Unlike standard laboratory techniques, which require extensive sample preparation and specialized equipment, this sensor works by simply pressing it onto the surface of the fish, eliminating the need for complex pretreatment. The device features a gold-coated polymeric microneedle array, functionalized with a chitosan-gold nanoparticle composite and immobilized xanthine oxidase. This configuration allows for selective detection of HX: the electrodes anchor into the fish tissue, where the enzyme breaks down HX and the sensor measures the resulting electrical changes.

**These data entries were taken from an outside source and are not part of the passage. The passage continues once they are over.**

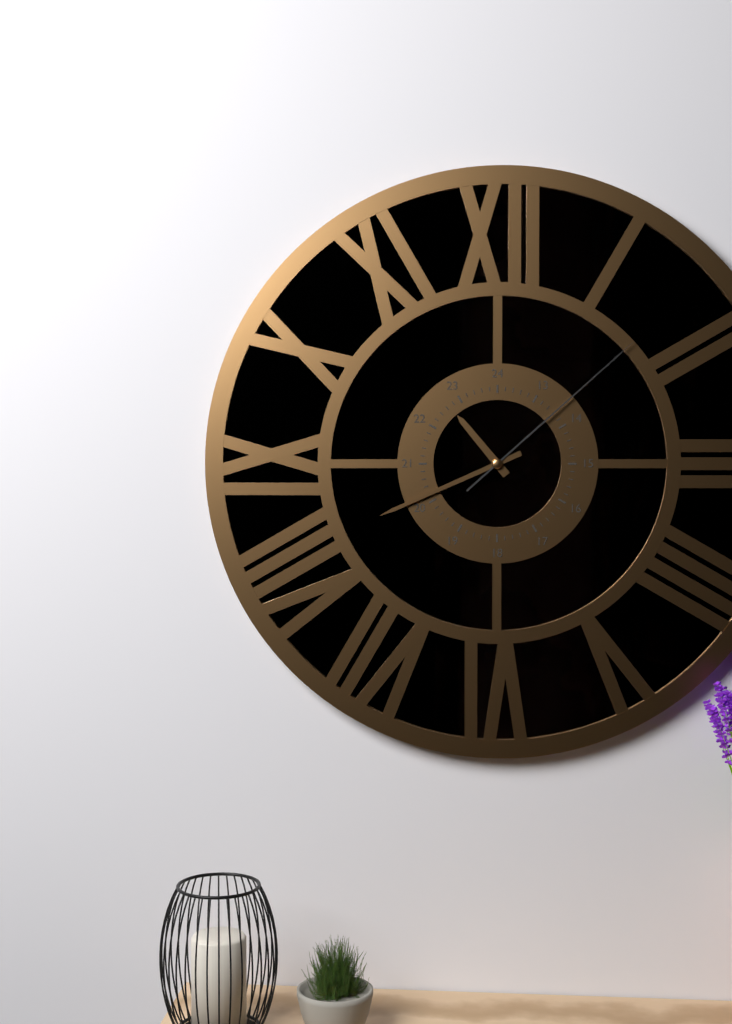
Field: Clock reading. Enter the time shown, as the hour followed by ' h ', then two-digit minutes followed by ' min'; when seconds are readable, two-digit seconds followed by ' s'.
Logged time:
10 h 41 min 08 s
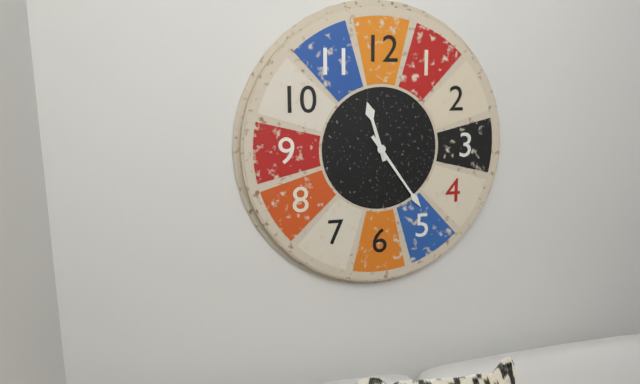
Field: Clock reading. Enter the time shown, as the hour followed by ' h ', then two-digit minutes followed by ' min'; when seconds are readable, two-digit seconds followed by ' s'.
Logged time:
11 h 24 min
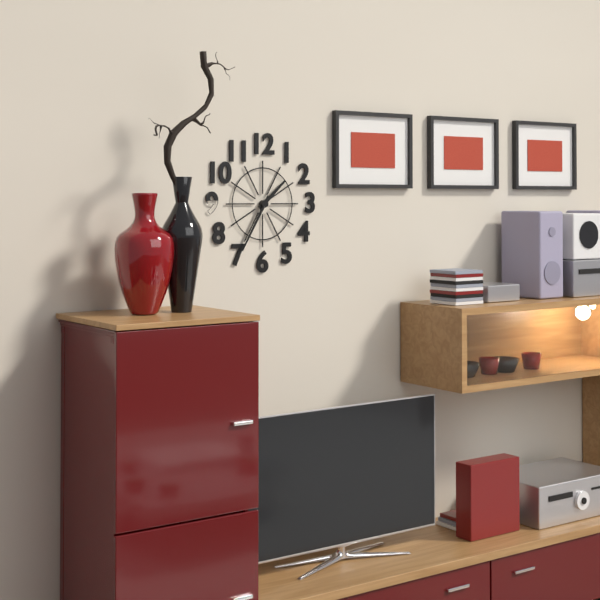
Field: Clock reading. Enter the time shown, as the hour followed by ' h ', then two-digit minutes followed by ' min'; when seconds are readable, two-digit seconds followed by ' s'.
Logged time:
1 h 35 min
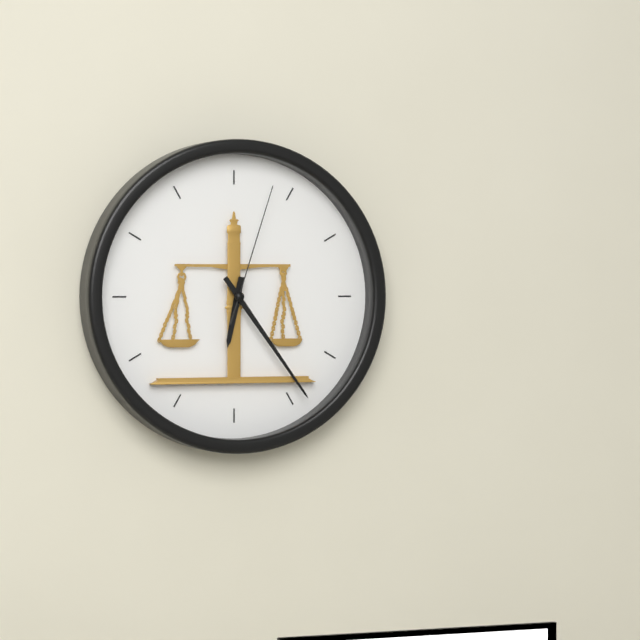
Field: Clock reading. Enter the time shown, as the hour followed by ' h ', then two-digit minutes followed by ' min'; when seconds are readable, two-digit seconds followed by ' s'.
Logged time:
6 h 24 min 03 s
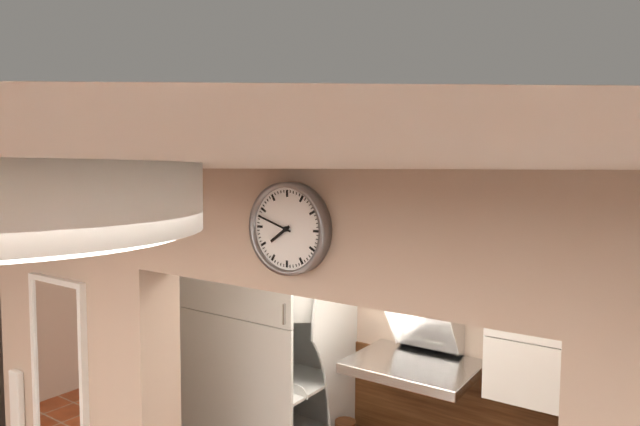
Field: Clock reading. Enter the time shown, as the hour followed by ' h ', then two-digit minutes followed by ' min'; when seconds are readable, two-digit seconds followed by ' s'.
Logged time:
7 h 48 min
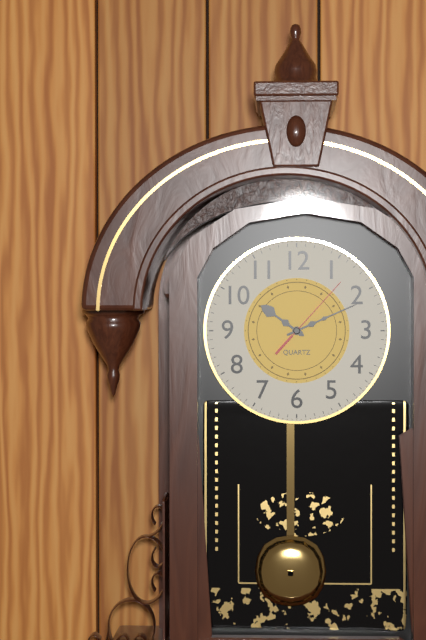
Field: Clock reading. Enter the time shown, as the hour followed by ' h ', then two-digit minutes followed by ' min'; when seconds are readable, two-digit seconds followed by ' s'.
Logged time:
10 h 11 min 07 s
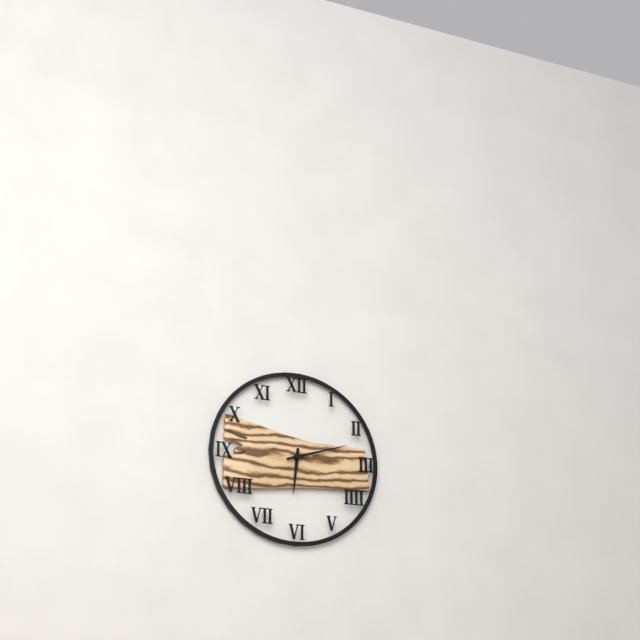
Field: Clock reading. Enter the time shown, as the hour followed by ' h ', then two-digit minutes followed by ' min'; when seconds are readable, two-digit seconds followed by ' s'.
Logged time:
6 h 12 min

Performance and validation

In tests, the researchers monitored salmon steaks stored at room temperature over 48 hours. The sensor was able to detect HX concentrations down to less than 500 parts per billion—levels consistent with “very fresh” fish—and delivered results in about 100 seconds. Its sensitivity and accuracy matched those of commercial laboratory kits, but with the added benefit of portability and speed.

Broader implications

This microneedle sensor represents a significant step toward real-time, on-site food safety monitoring. Its design overcomes the limitations of previous biosensors, which often required labor-intensive sample preparation and were confined to laboratory settings. By enabling direct analysis of whole fish tissue, the technology could help reduce food waste, improve quality grading, and reinforce consumer trust.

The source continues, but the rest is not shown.